■ Given entries:
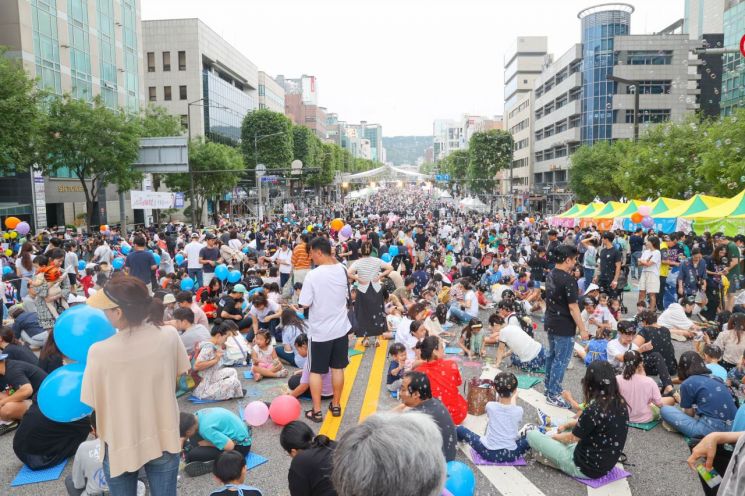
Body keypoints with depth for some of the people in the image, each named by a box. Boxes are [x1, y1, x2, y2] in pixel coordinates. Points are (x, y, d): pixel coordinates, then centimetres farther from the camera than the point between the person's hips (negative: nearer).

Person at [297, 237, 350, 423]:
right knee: (337, 368, 15)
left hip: (320, 331, -4)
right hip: (340, 328, 4)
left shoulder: (313, 275, -20)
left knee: (316, 371, 9)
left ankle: (316, 411, 14)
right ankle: (336, 405, 27)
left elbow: (305, 304, -16)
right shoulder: (342, 270, -5)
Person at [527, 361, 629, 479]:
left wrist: (553, 436, 9)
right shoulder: (620, 403, -6)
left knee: (532, 435, 0)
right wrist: (567, 425, 21)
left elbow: (571, 438, -11)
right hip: (606, 466, 8)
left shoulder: (594, 410, -29)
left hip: (586, 468, -8)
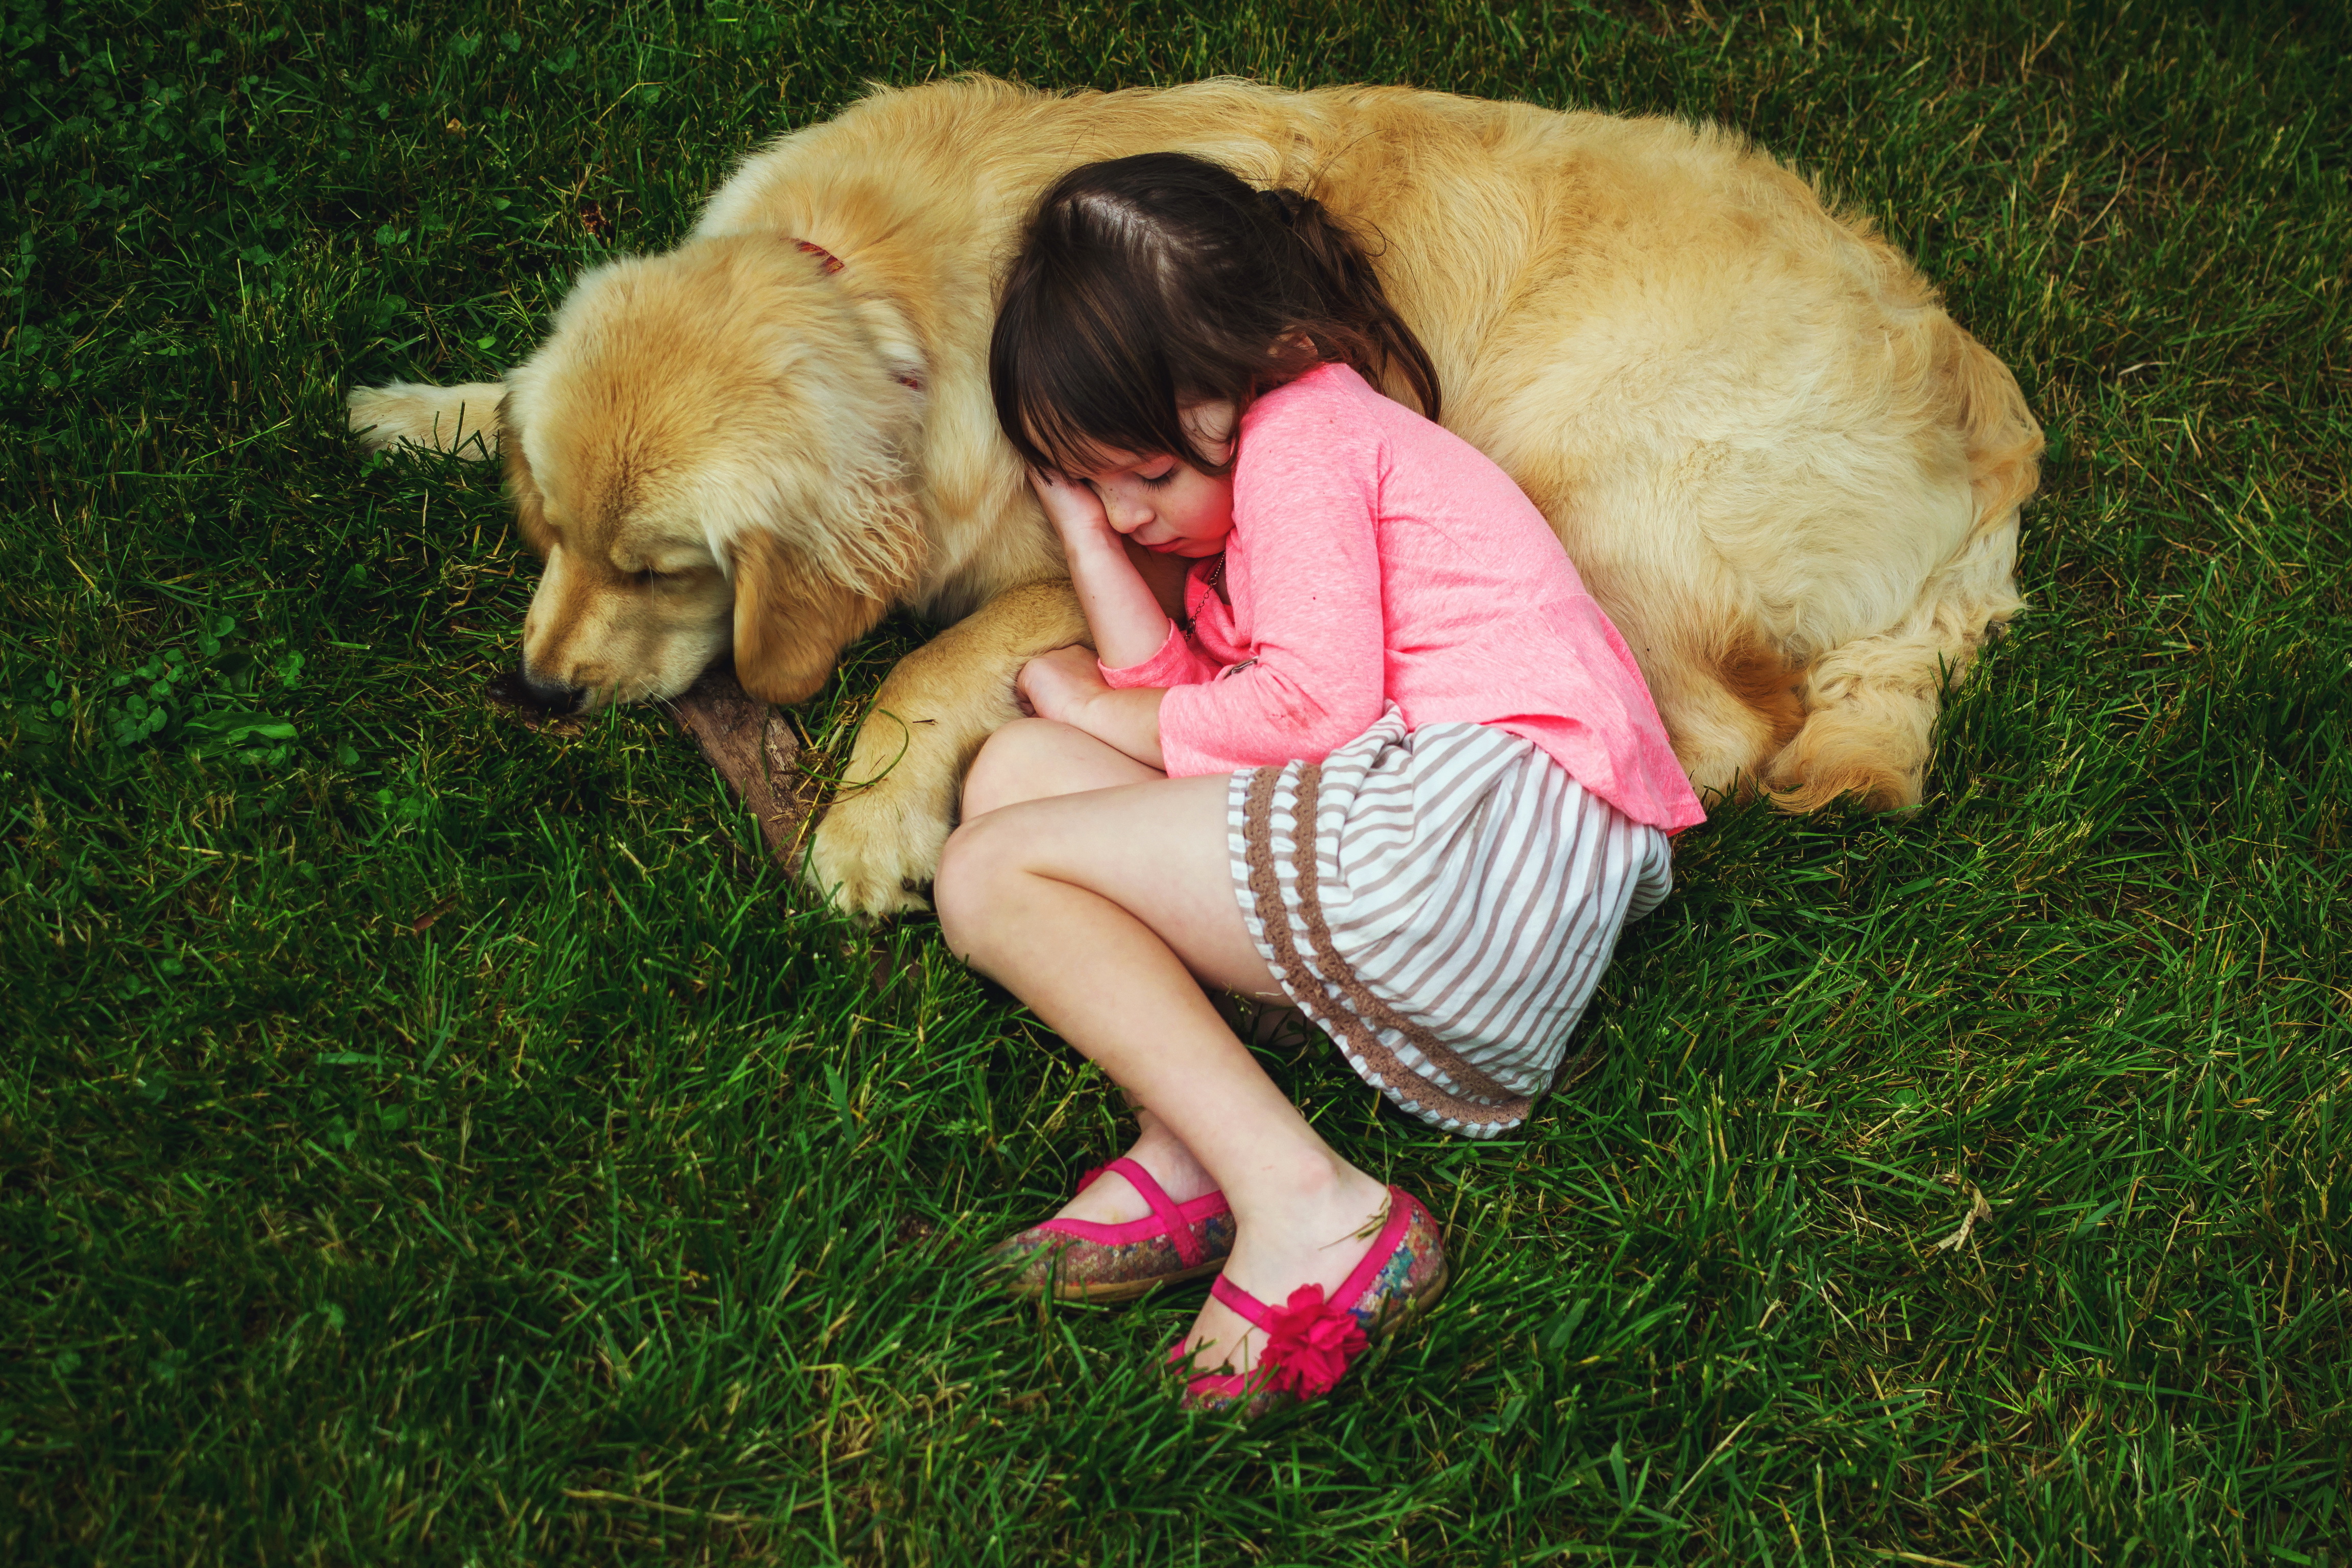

■ Aim of the task: Using the material above, report each line where "shoulder" occurs.

■ Task output:
left shoulder: (313, 275, -20)
right shoulder: (342, 270, -5)
right shoulder: (620, 403, -6)
left shoulder: (594, 410, -29)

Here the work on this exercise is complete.